SHORT TASK: Can you rewrite the records from the start through the line containing "export const myFeature", putting "technical drawing sheet" in place of "engineering drawing sheet" and leaving everything else unchanged?

MATERIALS PROVIDED:

..............................

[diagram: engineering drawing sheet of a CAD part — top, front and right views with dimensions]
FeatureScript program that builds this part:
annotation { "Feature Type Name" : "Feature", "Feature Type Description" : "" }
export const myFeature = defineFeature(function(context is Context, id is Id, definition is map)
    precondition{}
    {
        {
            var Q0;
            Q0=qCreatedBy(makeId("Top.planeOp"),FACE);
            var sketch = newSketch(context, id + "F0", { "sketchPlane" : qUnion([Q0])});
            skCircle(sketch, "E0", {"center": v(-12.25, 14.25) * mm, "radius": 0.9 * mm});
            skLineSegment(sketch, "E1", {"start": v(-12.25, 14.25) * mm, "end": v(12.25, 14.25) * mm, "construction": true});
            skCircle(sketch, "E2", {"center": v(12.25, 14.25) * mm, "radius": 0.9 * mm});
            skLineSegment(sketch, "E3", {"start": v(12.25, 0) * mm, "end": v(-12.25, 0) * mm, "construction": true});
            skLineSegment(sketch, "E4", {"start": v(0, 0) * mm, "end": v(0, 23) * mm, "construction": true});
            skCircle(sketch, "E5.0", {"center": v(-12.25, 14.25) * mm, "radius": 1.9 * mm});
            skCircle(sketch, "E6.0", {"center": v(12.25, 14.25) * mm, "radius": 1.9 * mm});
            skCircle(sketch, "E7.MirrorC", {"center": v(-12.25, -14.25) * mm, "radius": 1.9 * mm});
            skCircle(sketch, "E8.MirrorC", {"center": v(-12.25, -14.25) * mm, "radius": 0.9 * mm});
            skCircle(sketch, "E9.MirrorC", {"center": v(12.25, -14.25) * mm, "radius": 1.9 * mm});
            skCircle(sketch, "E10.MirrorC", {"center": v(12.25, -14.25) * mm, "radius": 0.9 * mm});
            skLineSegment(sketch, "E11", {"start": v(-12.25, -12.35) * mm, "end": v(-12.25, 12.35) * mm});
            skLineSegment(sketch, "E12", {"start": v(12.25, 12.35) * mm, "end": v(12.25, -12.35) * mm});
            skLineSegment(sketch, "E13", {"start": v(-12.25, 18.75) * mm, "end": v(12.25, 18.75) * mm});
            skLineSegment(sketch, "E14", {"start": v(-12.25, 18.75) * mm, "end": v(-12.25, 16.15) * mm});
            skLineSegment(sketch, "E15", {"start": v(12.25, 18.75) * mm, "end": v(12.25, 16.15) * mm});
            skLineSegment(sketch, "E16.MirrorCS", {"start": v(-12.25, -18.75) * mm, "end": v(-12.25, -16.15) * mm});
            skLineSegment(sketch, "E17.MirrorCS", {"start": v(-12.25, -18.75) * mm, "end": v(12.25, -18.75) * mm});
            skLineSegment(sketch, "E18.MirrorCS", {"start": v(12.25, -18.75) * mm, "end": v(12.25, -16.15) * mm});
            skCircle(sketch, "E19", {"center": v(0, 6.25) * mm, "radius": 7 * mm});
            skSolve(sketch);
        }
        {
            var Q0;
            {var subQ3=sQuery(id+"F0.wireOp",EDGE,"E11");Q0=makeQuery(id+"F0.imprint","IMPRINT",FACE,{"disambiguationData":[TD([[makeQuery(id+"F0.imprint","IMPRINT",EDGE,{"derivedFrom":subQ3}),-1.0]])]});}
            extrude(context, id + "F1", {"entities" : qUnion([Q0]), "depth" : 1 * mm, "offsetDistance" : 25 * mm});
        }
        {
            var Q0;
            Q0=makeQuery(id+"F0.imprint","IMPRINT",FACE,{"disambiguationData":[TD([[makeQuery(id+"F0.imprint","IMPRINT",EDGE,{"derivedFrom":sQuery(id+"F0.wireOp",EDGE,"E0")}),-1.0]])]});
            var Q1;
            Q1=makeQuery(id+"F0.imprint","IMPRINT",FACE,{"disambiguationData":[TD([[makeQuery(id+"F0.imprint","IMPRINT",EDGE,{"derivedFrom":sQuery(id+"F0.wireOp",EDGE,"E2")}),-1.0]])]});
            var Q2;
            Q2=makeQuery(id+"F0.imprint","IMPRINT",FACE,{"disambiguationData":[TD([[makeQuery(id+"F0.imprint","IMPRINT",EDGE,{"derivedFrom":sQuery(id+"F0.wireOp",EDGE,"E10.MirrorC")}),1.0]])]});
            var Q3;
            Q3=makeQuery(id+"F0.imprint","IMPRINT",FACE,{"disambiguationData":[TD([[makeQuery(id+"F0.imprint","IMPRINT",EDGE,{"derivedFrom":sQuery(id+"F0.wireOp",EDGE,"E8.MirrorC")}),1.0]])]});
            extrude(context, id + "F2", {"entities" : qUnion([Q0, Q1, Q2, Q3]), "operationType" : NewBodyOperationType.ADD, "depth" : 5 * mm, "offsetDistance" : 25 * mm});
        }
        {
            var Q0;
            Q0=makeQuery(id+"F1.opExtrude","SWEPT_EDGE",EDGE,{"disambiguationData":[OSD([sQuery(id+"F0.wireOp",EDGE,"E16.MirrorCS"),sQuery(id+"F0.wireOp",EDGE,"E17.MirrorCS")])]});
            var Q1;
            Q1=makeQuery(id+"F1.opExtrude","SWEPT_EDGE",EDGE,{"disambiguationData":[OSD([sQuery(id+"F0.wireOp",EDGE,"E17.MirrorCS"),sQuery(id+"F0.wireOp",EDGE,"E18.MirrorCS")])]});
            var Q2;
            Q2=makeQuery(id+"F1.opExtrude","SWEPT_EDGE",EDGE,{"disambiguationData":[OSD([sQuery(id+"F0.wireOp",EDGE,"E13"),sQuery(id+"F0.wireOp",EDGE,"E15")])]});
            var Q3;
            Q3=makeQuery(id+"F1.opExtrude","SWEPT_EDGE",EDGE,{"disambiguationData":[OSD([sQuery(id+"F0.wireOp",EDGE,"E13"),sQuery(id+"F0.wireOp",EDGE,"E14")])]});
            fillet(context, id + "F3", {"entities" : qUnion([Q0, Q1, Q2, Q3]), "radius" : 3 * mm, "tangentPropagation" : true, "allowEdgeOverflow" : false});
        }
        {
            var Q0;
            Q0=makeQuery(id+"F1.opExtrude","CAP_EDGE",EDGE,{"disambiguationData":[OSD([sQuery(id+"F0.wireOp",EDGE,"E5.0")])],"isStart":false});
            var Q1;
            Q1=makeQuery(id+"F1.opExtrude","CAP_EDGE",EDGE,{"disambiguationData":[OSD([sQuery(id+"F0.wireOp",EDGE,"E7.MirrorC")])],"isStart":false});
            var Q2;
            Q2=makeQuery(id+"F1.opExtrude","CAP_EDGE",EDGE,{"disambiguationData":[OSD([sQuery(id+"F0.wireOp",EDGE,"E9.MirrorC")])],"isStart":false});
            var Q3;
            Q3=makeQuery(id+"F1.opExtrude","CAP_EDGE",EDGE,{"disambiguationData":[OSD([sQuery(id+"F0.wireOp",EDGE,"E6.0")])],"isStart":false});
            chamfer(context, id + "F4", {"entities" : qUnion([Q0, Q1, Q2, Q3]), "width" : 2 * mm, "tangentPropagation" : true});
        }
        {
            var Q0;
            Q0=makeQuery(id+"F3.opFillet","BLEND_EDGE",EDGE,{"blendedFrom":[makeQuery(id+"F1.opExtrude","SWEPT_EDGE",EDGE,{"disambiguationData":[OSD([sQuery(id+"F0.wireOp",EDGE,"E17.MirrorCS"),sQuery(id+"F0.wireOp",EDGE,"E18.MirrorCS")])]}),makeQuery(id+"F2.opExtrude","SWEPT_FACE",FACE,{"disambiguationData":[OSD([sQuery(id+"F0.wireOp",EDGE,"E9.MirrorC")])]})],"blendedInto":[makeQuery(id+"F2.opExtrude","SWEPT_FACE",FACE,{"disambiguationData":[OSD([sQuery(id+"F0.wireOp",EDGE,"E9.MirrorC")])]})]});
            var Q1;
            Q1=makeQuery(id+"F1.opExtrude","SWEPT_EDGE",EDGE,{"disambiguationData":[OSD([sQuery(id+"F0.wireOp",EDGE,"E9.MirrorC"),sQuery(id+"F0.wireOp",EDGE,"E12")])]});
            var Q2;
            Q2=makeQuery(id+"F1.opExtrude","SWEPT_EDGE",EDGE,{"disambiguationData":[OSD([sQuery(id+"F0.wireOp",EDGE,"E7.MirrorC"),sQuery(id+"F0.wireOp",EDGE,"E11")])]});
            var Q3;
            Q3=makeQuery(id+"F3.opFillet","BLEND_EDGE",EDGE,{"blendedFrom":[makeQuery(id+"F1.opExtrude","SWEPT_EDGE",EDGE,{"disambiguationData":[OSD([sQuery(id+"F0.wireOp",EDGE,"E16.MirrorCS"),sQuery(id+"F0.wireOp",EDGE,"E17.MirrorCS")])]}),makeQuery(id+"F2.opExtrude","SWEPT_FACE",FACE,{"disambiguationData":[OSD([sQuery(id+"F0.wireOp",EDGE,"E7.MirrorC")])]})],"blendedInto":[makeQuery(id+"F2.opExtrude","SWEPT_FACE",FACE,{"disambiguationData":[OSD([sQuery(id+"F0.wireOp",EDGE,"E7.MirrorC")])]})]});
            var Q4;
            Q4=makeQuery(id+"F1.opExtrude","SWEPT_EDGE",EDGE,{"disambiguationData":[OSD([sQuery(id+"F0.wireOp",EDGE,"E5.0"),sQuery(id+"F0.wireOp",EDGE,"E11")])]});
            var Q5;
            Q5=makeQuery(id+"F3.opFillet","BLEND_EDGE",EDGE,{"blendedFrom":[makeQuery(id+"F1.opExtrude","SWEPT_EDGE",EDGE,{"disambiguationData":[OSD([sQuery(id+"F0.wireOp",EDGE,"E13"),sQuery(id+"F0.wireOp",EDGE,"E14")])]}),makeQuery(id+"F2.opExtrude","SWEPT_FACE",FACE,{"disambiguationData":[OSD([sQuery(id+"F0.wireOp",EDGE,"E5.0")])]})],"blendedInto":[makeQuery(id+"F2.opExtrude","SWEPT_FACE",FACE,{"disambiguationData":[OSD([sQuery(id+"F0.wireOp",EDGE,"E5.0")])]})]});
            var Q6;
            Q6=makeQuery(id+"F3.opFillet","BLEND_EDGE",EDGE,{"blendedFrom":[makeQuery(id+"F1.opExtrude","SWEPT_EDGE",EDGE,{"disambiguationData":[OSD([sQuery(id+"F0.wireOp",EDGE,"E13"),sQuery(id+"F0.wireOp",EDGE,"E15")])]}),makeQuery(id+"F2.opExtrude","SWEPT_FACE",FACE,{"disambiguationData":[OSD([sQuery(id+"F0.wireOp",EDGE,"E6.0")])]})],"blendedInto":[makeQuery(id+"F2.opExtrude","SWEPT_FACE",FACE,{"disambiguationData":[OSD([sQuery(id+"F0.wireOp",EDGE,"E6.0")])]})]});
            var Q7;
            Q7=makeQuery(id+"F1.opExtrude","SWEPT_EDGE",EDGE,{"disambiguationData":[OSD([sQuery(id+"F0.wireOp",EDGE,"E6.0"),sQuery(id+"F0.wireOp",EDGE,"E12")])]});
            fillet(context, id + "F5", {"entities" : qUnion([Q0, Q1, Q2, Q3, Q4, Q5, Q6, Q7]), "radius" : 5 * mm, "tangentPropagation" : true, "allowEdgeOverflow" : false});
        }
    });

..............................

OUTPUT OF THE TASK:
[diagram: technical drawing sheet of a CAD part — top, front and right views with dimensions]
FeatureScript program that builds this part:
annotation { "Feature Type Name" : "Feature", "Feature Type Description" : "" }
export const myFeature = defineFeature(function(context is Context, id is Id, definition is map)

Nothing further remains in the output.